The story starts with the personal initiative of the late Master Corporal Mark Isfeld and his mother and follows the growth of a grass-roots movement that helps bring a bit of love and comfort to children in some desperate parts of the world. The video was produced and narrated by Ron L. Johnson assisted by Shirley O'Connell, ‘The Izzy Doll Mama.’ Permission was granted by Phyllis Wheaton to use excerpts from her book: "In the Mood for Peace: The Story of the Izzy Doll” as well as the "Izzy Doll Song" from her CD: "In Harm's Way."
A legacy of comfort, caring and love continues as strong today as it was 20 years ago when the “Izzy Dolls” began to be distributed to children who had been caught up in areas of conflict in different parts of the world. The dolls are also a legacy to the late MCpl Mark “Izzy” Isfeld and his idea to provide simple dolls to children who were innocently caught up in war-torn areas of the world.
During his first peace-keeping mission to Croatia, Mark had noticed a child’s doll lying on a pile of rubble from a bombed house and thought of the need to re-connect a child with the joy that can come from a doll. His mother Carol crocheted some small dolls and Mark distributed them. Later, on a subsequent tour, Mark was with 1 Combat Engineer Regiment when he was killed in a mine detonation on 21 June 1994. After his death, his unit gave the name “Izzy” to this little Canadian icon and continued to distribute them. Izzy Dolls have since brought comfort to over 1.3 million children worldwide who were suffering because of war or natural disasters. For more than a decade Carol kept making the dolls and having Mark’s colleagues distribute them on their missions. Several friends and other mothers across the country learned of the initiative and joined in the project. Word got out and Carol put the doll pattern on the web so that anyone could make them and send them to Canada’s troops deployed around the world [See: www.izzydoll.ca]. The network of participants grows.
O'Connell joined the project. Two news broadcasts - one showing the devastation on the faces of children during the Boxing Day 2004 tsunami in Indonesia and the other of the dedication of the bronze statue of MCpl Mark Isfeld located in Peacekeeper Park, Calgary, Alberta - merged into one idea. The Izzy Dolls in memory of one of our own soldiers could not only bring smiles to the children caught up in war but could also bring comfort to children suffering because of natural disasters.
A collection network was established throughout Canada with the assistance of members of the Order of the Eastern Star of which Shirl,,ey has been a life member of over 40 years. Over 75,000 Izzy Dolls have passed through Shirley's hands, alone, on their global journey to bring comfort to the little children. The Canadian Military Engineers Association assisted with the organization and helped distribute Izzy Dolls in Mark Isfeld’s memory.
The distributing agencies have broadened and children around the world have also received Izzy Dolls for comfort from the Toronto International Police Officers in Afghanistan, ICROSS Canada, Canadian doctors on short-term medical missions, and various Canadian charities.
With the death of both Carol and Brian Isfeld in 2006 and 2007, respectively, the Isfeld family asked Shirley O’Connell to provide the leadership for the continuation of Mark Isfeld’s legacy and they now call her the “Izzy Doll Mama”.

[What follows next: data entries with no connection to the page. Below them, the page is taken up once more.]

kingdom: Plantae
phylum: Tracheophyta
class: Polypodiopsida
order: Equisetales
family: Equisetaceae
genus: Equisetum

Many happenings have taken place since Mark’s death in 1994 including the publication of the book: “In the Mood for Peace: The Story of the Izzy Doll”, written by author/ singer/songwriter Phyllis Wheaton. The town of Perth, Ontario declared 27 June 2012 as “In the Mood for Peace Day” honouring our peacekeepers and the story of the Izzy Doll.

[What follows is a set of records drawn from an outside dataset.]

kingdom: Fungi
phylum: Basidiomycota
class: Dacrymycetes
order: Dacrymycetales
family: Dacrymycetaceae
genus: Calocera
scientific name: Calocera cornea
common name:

The Izzy Doll project has also captured the interest of the youth. Through a program called “Encounters with Canada” that is sponsored by Veterans Affairs Canada, selected students from across Canada arrive in Ottawa to participate in a week were they discover their country through each other, learn about Canadian institutions, meet famous and accomplished Canadians, explore exciting career options, develop their civic leadership skills and live an extraordinary bilingual experience. For the past five years students have attended an Izzy Doll workshop during Remembrance Week where they learn the history of the Izzy Doll and finish making a doll that will find its way to some trouble-spot.